*** Opening PASSAGE ***

Add BootMerger to concatenate messages across boots

This wraps multiple NodeMergers in order to take a sorted list of
messages per boot and concatenate them across multiple ordered reboots.

This gives us a nice interface to move TimestampMapper over to to handle
reboots.

Change-Id: I9e6e565f39bf7a4a23e340d28eea686f1d53631f
Signed-off-by: Austin Schuh <austin.schuh@bluerivertech.com>
diff --git a/aos/events/logging/logfile_utils.cc b/aos/events/logging/logfile_utils.cc
index e01b4c6..f4d4501 100644
--- a/aos/events/logging/logfile_utils.cc
+++ b/aos/events/logging/logfile_utils.cc
@@ -527,6 +527,8 @@
 }
 
 bool Message::operator<(const Message &m2) const {
+  CHECK_EQ(this->boot_count, m2.boot_count);
+
   if (this->timestamp < m2.timestamp) {
     return true;
   } else if (this->timestamp > m2.timestamp) {
@@ -544,13 +546,16 @@
 
 bool Message::operator>=(const Message &m2) const { return !(*this < m2); }
 bool Message::operator==(const Message &m2) const {
+  CHECK_EQ(this->boot_count, m2.boot_count);
+
   return timestamp == m2.timestamp && channel_index == m2.channel_index &&
          queue_index == m2.queue_index;
 }
 
 std::ostream &operator<<(std::ostream &os, const Message &m) {
   os << "{.channel_index=" << m.channel_index
-     << ", .queue_index=" << m.queue_index << ", .timestamp=" << m.timestamp;
+     << ", .queue_index=" << m.queue_index << ", .timestamp=" << m.timestamp
+     << ", .boot_count=" << m.boot_count;
   if (m.data.Verify()) {
     os << ", .data="

*** Closing PASSAGE ***

ACTIVITY LIST
1/ Repeat the part of the BootMerger commit that begins at the words "Add BootMerger to" and ends after "multiple ordered reboots.".
2/ In the BootMerger commit, why does BootMerger wrap multiple NodeMergers?
Work only from the BootMerger commit, not from any outside source or the data.

*** Opening RECORDED DATA ***

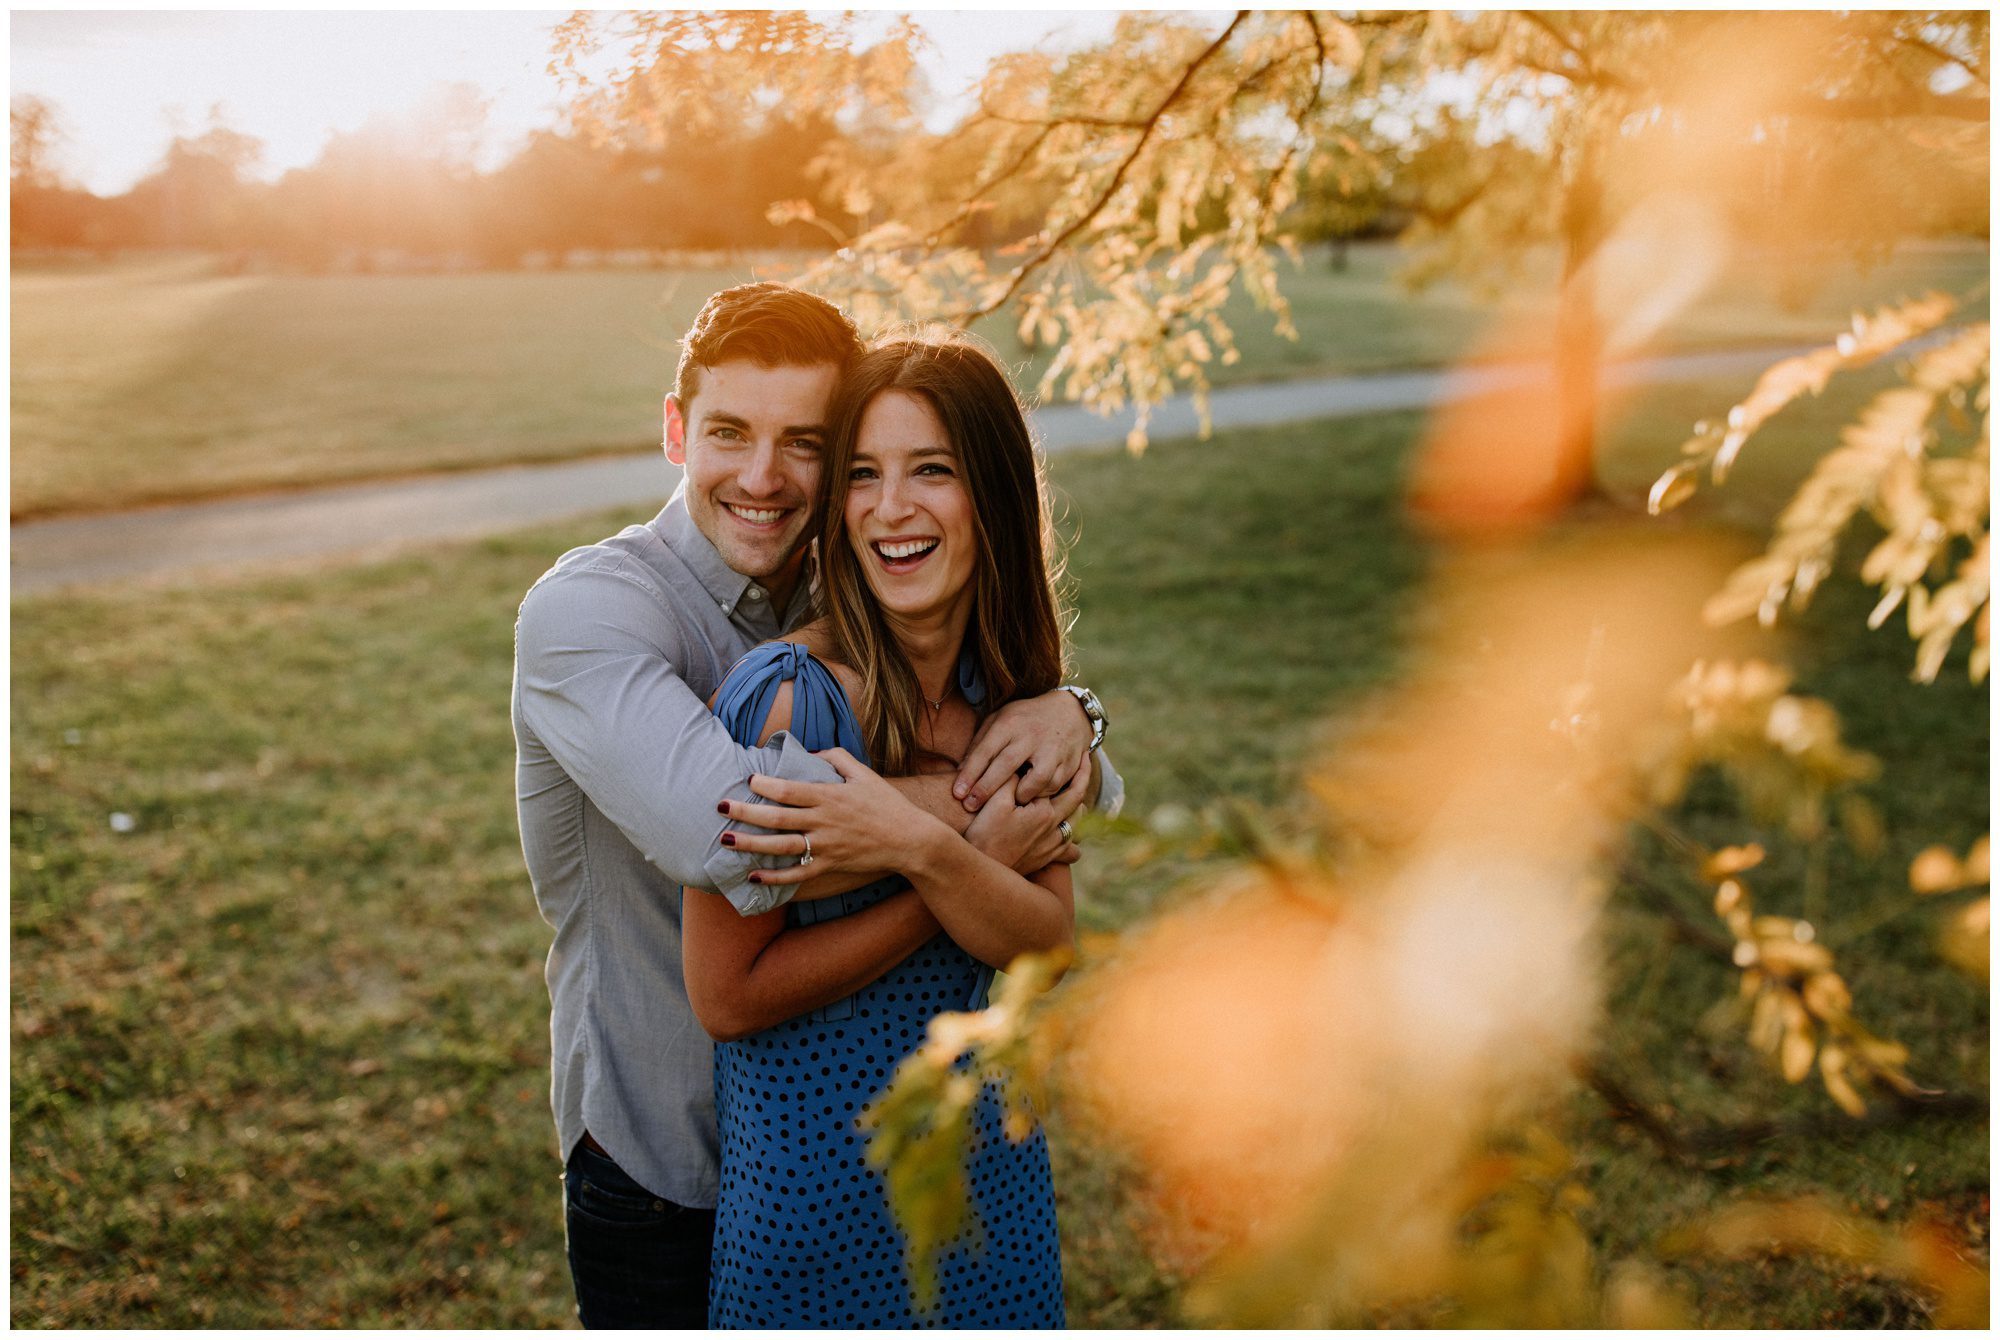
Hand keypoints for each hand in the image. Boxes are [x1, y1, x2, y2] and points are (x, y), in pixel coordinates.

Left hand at [718, 748, 945, 887]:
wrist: (910, 839)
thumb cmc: (887, 804)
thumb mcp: (865, 774)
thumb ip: (837, 757)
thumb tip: (810, 752)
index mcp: (830, 795)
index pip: (789, 789)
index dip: (764, 785)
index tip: (747, 780)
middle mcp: (824, 821)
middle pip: (777, 818)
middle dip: (745, 812)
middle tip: (720, 806)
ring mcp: (826, 846)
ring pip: (781, 847)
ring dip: (751, 844)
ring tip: (726, 840)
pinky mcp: (830, 865)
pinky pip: (797, 874)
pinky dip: (774, 877)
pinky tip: (753, 876)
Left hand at [953, 689, 1091, 810]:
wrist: (1070, 712)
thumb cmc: (1026, 720)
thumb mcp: (1000, 720)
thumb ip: (980, 743)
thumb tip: (961, 771)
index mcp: (1010, 723)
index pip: (986, 750)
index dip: (970, 773)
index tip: (957, 793)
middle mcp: (1031, 735)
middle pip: (1006, 765)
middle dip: (986, 788)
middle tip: (969, 806)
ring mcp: (1052, 749)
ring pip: (1035, 780)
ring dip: (1019, 795)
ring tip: (1008, 802)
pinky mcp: (1068, 763)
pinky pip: (1053, 786)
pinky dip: (1040, 795)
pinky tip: (1030, 796)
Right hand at [963, 758, 1088, 873]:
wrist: (979, 870)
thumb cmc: (984, 834)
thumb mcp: (994, 801)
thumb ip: (1012, 781)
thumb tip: (1024, 768)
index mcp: (1045, 812)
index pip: (1064, 784)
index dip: (1073, 768)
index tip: (1081, 754)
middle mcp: (1053, 830)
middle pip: (1076, 801)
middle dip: (1083, 780)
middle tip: (1087, 764)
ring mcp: (1050, 847)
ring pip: (1076, 825)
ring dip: (1080, 808)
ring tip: (1080, 796)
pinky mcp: (1044, 860)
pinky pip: (1069, 850)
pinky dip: (1074, 840)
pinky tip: (1071, 836)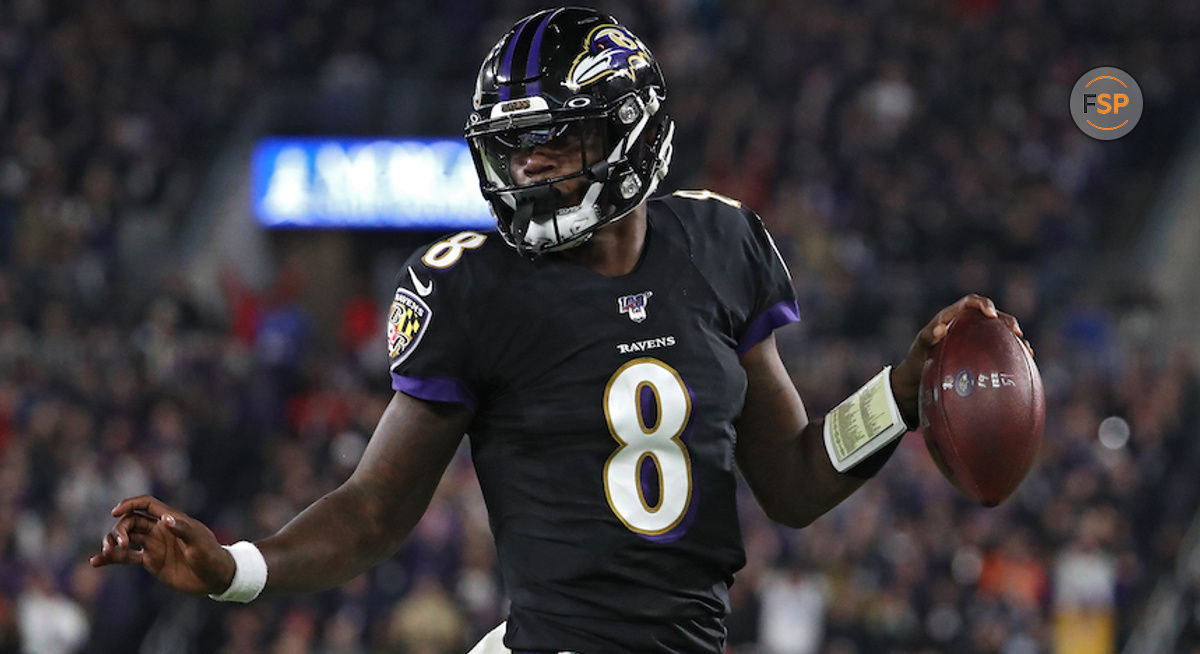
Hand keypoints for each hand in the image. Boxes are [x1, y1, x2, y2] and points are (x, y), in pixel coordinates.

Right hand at [90, 495, 235, 595]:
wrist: (215, 577)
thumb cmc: (211, 556)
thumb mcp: (199, 543)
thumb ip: (183, 530)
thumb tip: (165, 519)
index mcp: (171, 519)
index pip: (146, 505)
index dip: (130, 504)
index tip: (115, 512)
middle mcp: (160, 530)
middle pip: (132, 521)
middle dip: (120, 529)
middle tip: (119, 544)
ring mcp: (154, 545)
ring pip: (126, 538)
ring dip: (112, 542)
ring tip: (105, 552)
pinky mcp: (151, 561)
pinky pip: (126, 557)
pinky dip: (111, 559)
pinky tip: (96, 561)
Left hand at [890, 294, 1027, 426]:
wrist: (918, 381)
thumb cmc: (916, 362)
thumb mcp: (918, 350)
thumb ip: (926, 337)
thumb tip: (940, 328)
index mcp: (952, 317)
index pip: (970, 302)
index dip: (983, 304)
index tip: (990, 314)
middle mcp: (967, 325)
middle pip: (992, 316)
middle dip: (1007, 320)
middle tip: (1015, 332)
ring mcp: (976, 339)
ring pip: (1000, 333)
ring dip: (1015, 338)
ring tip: (1027, 349)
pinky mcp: (983, 354)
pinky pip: (1001, 350)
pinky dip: (1014, 353)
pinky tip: (1026, 363)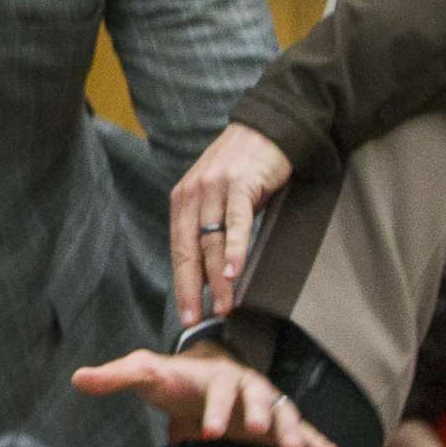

*** Closing RECORDED DATA ***

ANSWERS TO THIS EXERCISE
1/
Add BootMerger to concatenate messages across boots

This wraps multiple NodeMergers in order to take a sorted list of
messages per boot and concatenate them across multiple ordered reboots.

2/ It wraps them so it can take a sorted list of messages for each boot and concatenate those lists across multiple ordered reboots.